Le ministre a ensuite encouragé les membres du bureau. Il les a invités à poursuivre leurs actions actuelles. Ces actions doivent respecter les textes légaux en vigueur. Zerbo a souligné l’importance de leur contribution sociale. Leur travail doit consolider le tissu social burkinabè. Cette audience s’inscrit dans un processus de collaboration continue. Le mouvement religieux montre ainsi sa volonté de coopération. Les autorités étatiques reconnaissent son rôle social important. Cette dynamique vise à stabiliser le pays. La situation sécuritaire demande une unité nationale forte. Les acteurs religieux sont des partenaires essentiels pour l’État. Leur influence peut apaiser les tensions communautaires. Le gouvernement mise sur ce dialogue régulier. La direction du mouvement sunnite semble partager cette vision. Son président a été reconduit à sa tête. Cela assure une certaine continuité dans le dialogue. Les deux parties paraissent déterminées à avancer ensemble. Le contexte géopolitique régional reste complexe et instable.
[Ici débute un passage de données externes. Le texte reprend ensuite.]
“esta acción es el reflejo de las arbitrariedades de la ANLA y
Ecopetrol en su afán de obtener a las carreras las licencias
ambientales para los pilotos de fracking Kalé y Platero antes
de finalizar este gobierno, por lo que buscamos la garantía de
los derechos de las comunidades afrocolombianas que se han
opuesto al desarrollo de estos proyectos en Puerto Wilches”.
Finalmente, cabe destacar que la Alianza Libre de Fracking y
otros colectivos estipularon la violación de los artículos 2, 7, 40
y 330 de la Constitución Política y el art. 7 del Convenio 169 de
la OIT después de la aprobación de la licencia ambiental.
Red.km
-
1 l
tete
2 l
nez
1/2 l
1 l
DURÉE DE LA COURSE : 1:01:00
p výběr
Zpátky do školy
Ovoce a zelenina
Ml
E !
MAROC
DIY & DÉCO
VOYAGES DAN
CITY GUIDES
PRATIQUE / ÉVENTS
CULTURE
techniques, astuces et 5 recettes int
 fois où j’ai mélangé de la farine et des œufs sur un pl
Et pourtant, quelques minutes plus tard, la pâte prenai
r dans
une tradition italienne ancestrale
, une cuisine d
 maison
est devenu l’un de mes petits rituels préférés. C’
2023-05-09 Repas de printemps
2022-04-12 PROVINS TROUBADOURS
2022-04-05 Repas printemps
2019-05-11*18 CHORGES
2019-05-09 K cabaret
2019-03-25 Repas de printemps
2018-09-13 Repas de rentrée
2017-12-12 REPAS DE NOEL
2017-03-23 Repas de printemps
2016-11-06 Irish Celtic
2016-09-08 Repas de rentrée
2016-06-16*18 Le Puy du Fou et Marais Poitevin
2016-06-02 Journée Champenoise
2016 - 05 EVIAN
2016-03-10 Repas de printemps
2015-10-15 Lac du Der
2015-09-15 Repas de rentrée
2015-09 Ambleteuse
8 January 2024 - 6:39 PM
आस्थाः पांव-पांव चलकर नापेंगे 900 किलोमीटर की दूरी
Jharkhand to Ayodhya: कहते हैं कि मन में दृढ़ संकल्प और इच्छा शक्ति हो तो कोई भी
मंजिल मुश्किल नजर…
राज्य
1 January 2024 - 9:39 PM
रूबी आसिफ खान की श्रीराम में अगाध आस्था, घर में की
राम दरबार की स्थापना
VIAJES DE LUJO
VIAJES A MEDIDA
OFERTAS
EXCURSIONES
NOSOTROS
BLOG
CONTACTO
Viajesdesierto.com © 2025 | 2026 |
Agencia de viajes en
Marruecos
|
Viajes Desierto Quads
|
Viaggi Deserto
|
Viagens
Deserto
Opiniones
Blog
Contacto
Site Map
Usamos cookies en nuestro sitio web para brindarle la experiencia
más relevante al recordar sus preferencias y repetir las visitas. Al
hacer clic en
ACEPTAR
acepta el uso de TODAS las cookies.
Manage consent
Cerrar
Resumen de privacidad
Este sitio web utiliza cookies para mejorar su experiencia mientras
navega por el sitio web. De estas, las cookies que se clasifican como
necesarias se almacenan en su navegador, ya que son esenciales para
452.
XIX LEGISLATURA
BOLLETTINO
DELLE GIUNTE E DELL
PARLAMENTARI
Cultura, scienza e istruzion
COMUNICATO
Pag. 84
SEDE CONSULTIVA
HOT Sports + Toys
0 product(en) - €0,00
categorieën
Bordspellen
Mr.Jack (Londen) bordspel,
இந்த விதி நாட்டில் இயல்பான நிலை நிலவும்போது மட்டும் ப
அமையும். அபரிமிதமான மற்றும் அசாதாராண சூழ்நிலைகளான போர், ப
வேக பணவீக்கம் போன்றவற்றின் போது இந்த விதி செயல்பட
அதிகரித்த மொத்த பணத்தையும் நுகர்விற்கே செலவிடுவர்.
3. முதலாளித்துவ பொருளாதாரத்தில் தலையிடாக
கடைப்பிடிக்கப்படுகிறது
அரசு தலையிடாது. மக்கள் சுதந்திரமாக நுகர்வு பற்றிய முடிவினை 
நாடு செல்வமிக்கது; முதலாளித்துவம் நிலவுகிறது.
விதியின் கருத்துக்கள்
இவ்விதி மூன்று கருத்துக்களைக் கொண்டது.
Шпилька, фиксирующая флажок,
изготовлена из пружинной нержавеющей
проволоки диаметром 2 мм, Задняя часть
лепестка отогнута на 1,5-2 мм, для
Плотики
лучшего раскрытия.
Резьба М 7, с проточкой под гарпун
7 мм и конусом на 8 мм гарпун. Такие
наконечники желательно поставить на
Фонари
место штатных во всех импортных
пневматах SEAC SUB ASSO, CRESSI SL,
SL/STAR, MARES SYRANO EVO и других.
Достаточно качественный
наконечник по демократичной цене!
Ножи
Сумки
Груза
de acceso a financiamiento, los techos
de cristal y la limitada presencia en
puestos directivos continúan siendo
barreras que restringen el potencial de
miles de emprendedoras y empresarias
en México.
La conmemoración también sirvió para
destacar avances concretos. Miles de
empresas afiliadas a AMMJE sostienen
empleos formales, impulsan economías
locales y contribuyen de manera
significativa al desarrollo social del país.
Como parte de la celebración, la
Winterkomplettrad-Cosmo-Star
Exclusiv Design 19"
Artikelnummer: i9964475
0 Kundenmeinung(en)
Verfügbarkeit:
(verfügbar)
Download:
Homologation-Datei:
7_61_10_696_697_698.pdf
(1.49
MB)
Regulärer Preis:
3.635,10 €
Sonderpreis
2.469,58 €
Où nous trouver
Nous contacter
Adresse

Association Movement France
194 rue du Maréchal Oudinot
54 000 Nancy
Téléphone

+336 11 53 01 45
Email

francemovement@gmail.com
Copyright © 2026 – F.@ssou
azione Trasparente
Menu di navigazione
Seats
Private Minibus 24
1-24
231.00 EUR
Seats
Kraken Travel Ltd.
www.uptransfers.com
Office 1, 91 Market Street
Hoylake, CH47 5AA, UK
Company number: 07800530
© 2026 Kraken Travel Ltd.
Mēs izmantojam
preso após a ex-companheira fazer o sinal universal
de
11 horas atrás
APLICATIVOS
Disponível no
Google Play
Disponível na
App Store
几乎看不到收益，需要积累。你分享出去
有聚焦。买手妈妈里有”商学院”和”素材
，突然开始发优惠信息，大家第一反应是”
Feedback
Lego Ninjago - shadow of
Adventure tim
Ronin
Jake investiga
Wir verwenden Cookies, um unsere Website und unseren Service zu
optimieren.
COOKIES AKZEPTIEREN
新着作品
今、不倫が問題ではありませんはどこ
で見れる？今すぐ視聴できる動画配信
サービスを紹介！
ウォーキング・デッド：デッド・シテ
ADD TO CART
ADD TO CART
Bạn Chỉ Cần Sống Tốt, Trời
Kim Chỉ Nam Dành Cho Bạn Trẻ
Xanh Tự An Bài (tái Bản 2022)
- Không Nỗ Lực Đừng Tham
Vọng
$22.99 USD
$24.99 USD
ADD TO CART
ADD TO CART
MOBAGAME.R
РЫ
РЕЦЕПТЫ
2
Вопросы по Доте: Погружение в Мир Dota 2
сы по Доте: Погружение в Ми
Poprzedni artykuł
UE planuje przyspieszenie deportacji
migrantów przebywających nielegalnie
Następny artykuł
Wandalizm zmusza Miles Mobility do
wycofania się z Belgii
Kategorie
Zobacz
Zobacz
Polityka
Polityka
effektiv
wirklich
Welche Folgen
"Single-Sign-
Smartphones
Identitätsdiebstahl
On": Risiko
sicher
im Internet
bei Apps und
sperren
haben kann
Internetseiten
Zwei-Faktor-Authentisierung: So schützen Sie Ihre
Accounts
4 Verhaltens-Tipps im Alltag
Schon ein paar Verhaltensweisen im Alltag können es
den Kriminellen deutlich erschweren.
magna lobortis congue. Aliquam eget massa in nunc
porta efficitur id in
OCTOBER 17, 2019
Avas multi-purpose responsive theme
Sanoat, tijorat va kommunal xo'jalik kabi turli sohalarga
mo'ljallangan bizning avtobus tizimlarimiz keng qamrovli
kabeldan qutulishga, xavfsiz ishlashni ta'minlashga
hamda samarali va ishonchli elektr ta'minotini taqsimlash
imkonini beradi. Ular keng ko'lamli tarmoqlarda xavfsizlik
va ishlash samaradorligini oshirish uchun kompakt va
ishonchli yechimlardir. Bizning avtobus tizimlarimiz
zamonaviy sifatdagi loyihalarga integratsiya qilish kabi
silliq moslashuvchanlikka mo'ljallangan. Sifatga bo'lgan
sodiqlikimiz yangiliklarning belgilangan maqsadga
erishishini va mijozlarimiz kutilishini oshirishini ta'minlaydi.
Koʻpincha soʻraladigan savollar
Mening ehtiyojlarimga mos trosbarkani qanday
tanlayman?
La recherche de la paix intérieure est donc primordiale. Les rencontres officielles de ce type envoient un signal. Elles montrent une volonté de dialogue entre toutes les forces. La cohésion sociale est un défi permanent pour le Burkina Faso. Les autorités religieuses ont un pouvoir de mobilisation certain. Leur engagement public est donc observé avec attention. Le ministère de l’Administration territoriale joue un rôle clé. Il sert d’interface entre l’État et ces organisations. La relation semble constructive et tournée vers l’action. Les prochains mois diront si les paroles se transforment en faits. La population attend des résultats concrets sur le terrain. La paix et la sécurité sont les attentes principales. Toute initiative allant dans ce sens est bienvenue. Le mouvement sunnite représente une partie importante des croyants. Son positionnement public influence l’opinion de nombreux Burkinabè. Son soutien aux institutions est donc un atout notable. Le ministre Zerbo a su reconnaître cette contribution précieuse. L’État a besoin de tous ses fils pour se reconstruire. Les défis sont immenses mais pas insurmontables. La collaboration de tous les secteurs de la société est nécessaire. Cette audience en est une manifestation officielle et symbolique.